** DATA RECORDS follows **

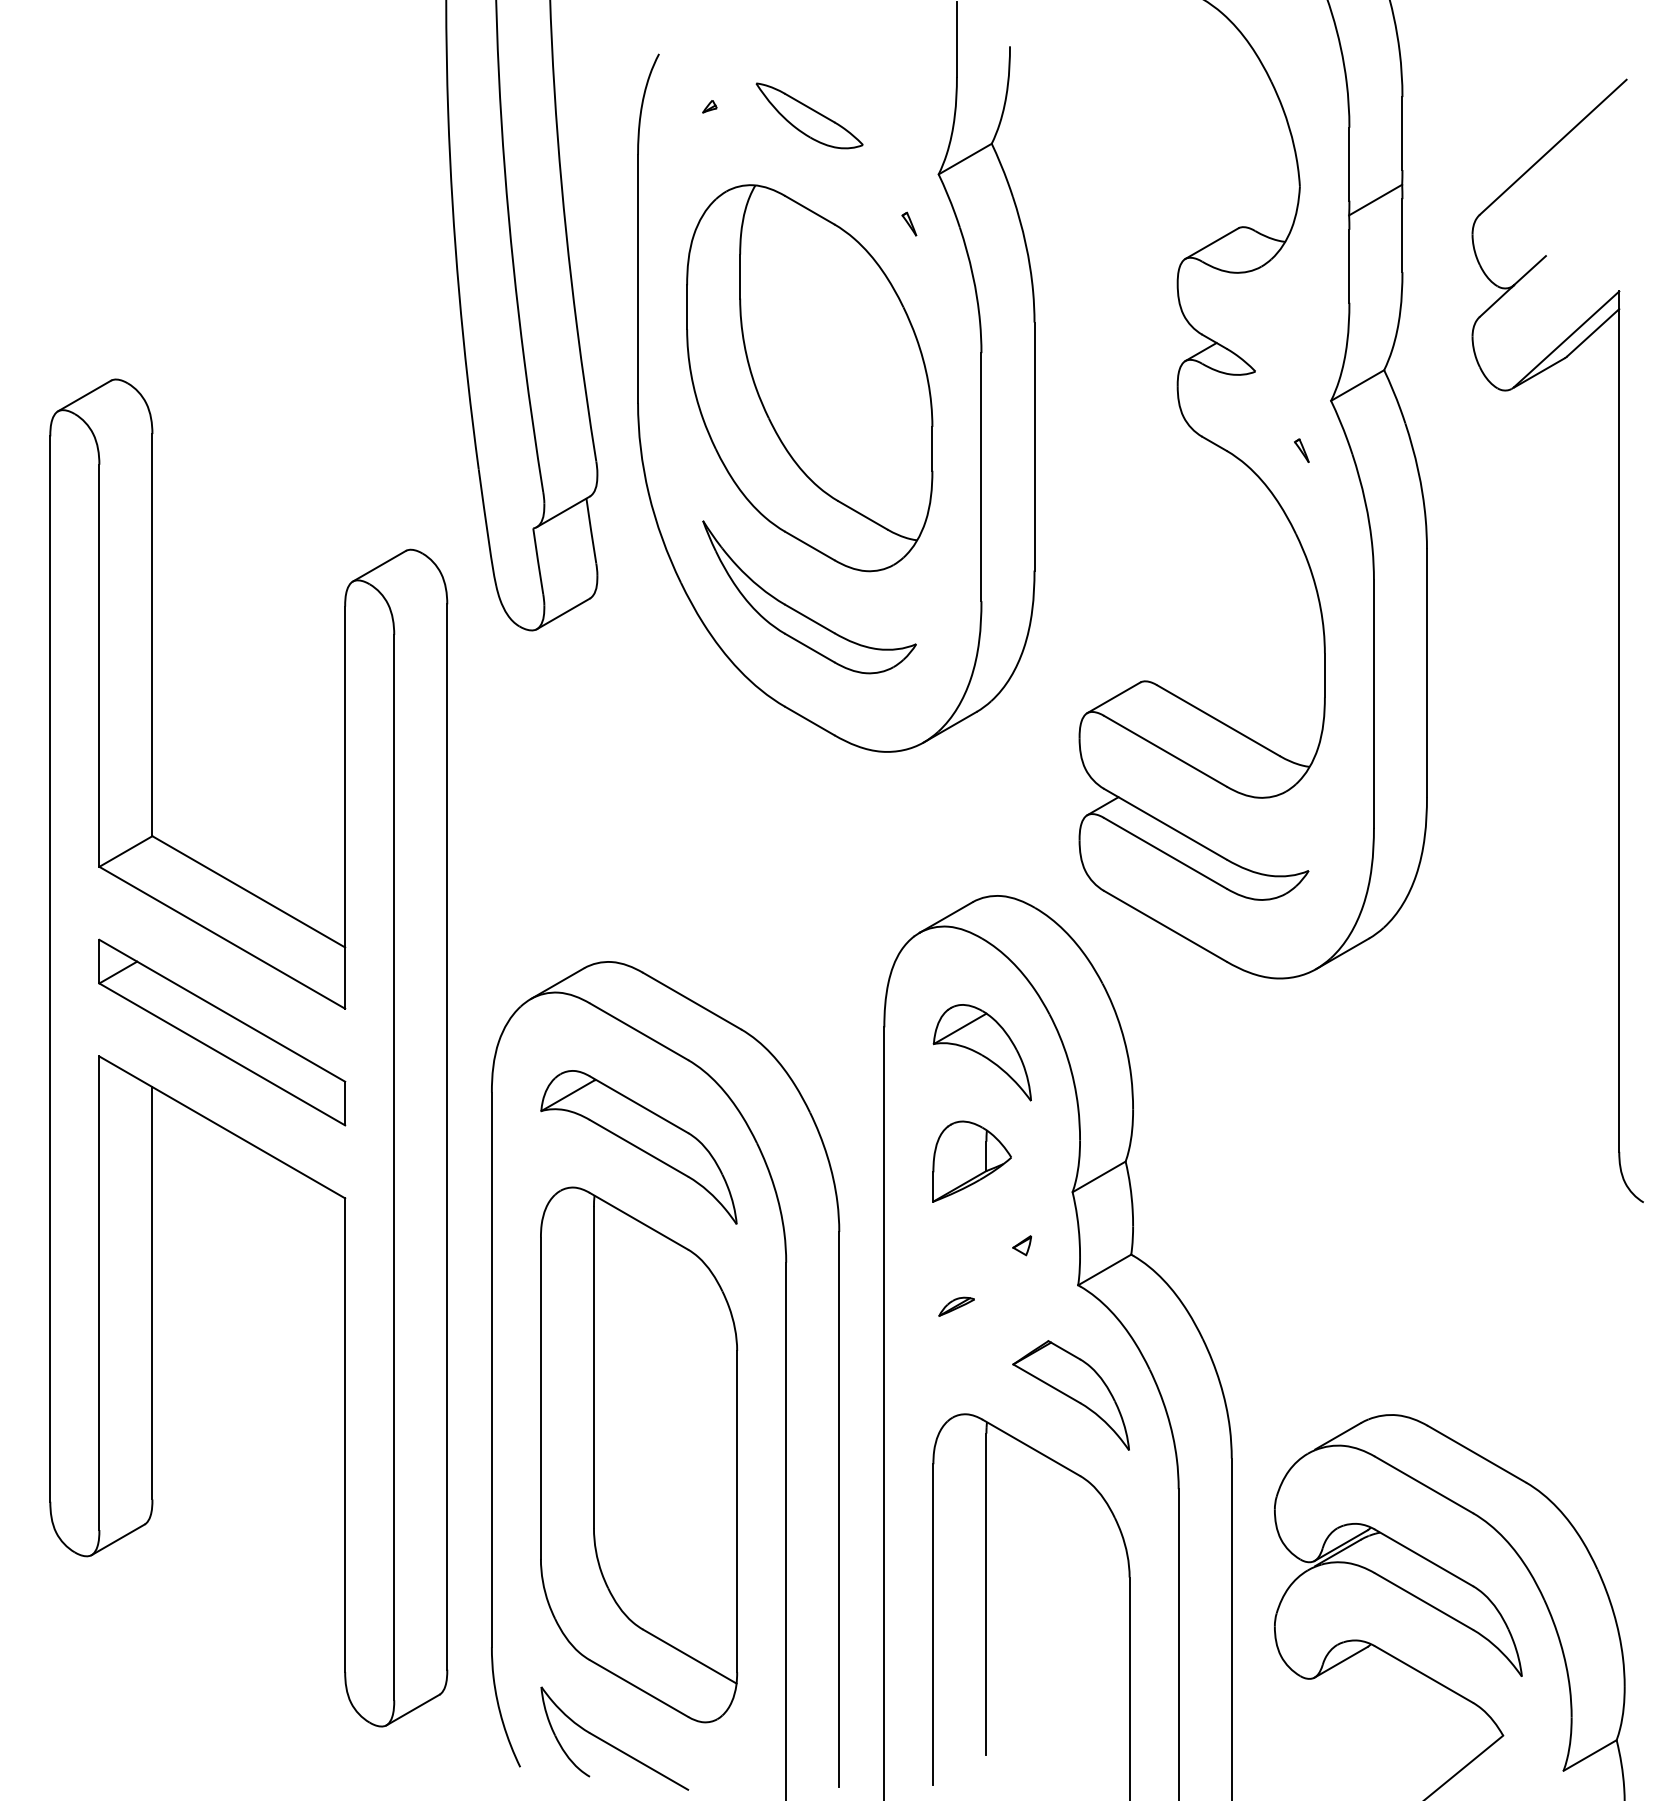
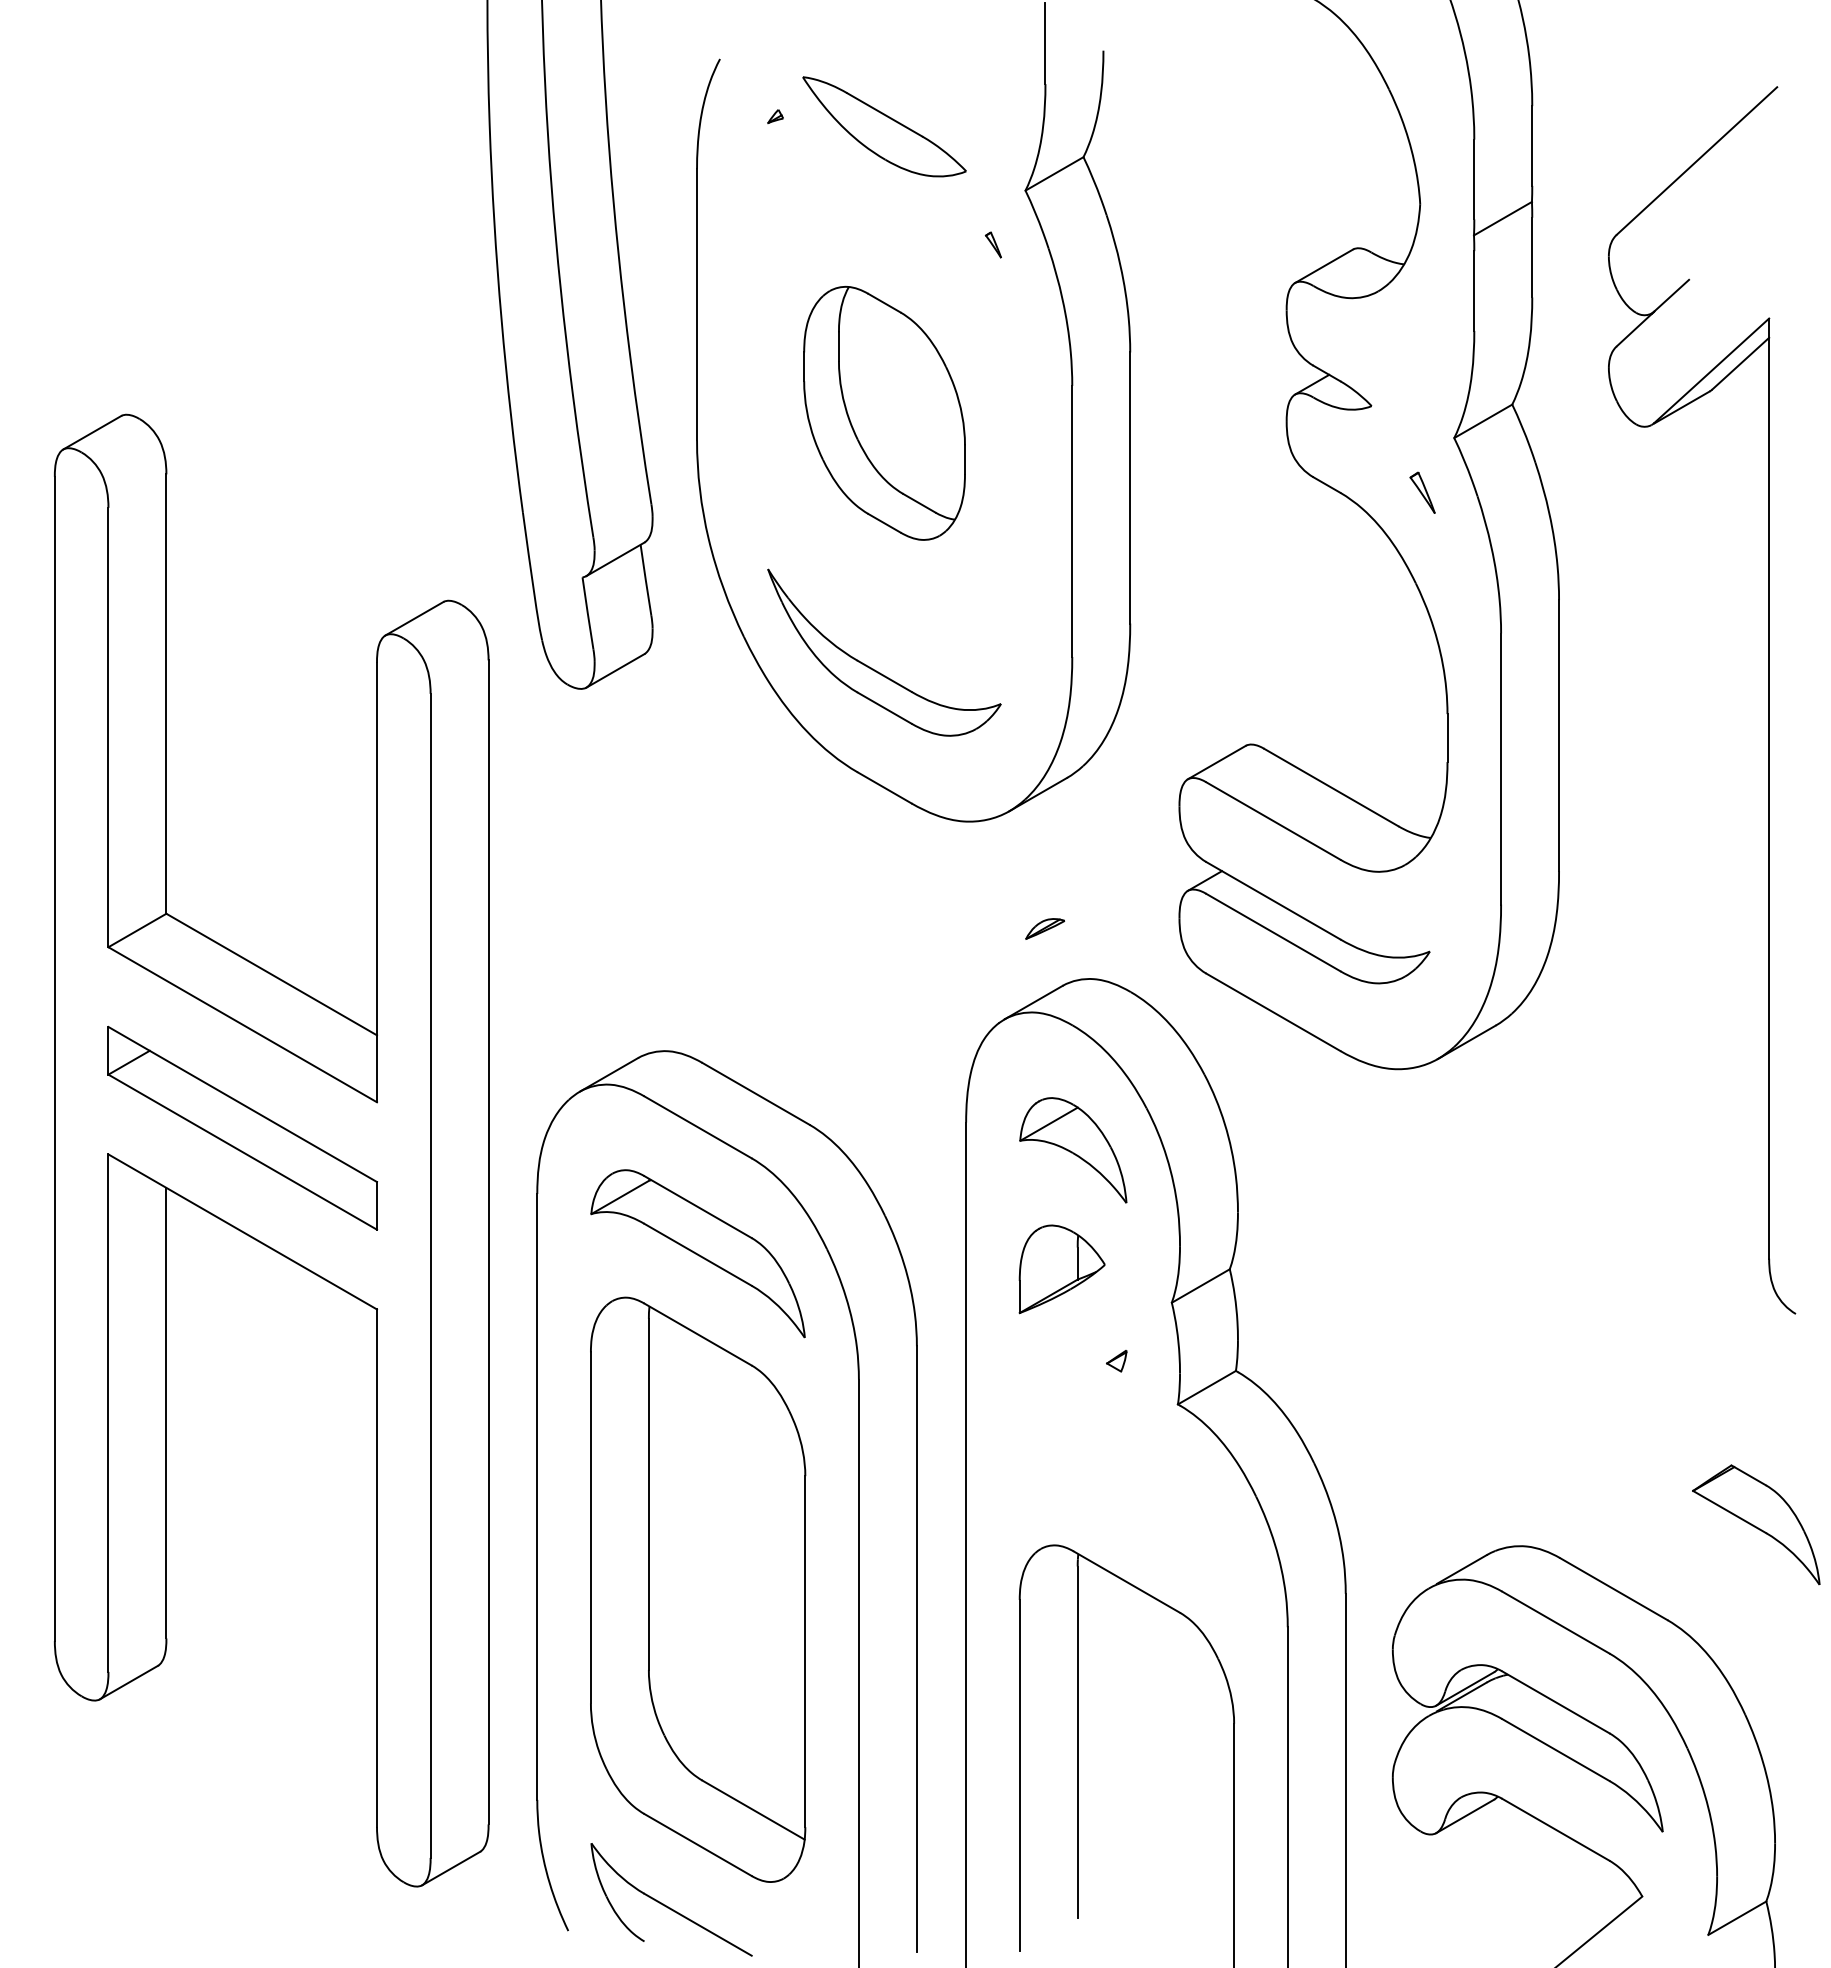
part: (809, 115) -> (884, 126), size x1.4
part: (809, 378) -> (884, 413), size x0.6
part: (1301, 450) -> (1421, 492), size x1.6
part: (956, 1306) -> (1045, 928), moved
part: (1071, 1395) -> (1756, 1524), moved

** End of DATA RECORDS **

WHAT TO WORK ON: Here the answer is the exact run of lines above, from the line with "part: (809, 378) -> (884, 413), size x0.6" down to the last, and nothing else.

EXPECTED OUTPUT:
part: (809, 378) -> (884, 413), size x0.6
part: (1301, 450) -> (1421, 492), size x1.6
part: (956, 1306) -> (1045, 928), moved
part: (1071, 1395) -> (1756, 1524), moved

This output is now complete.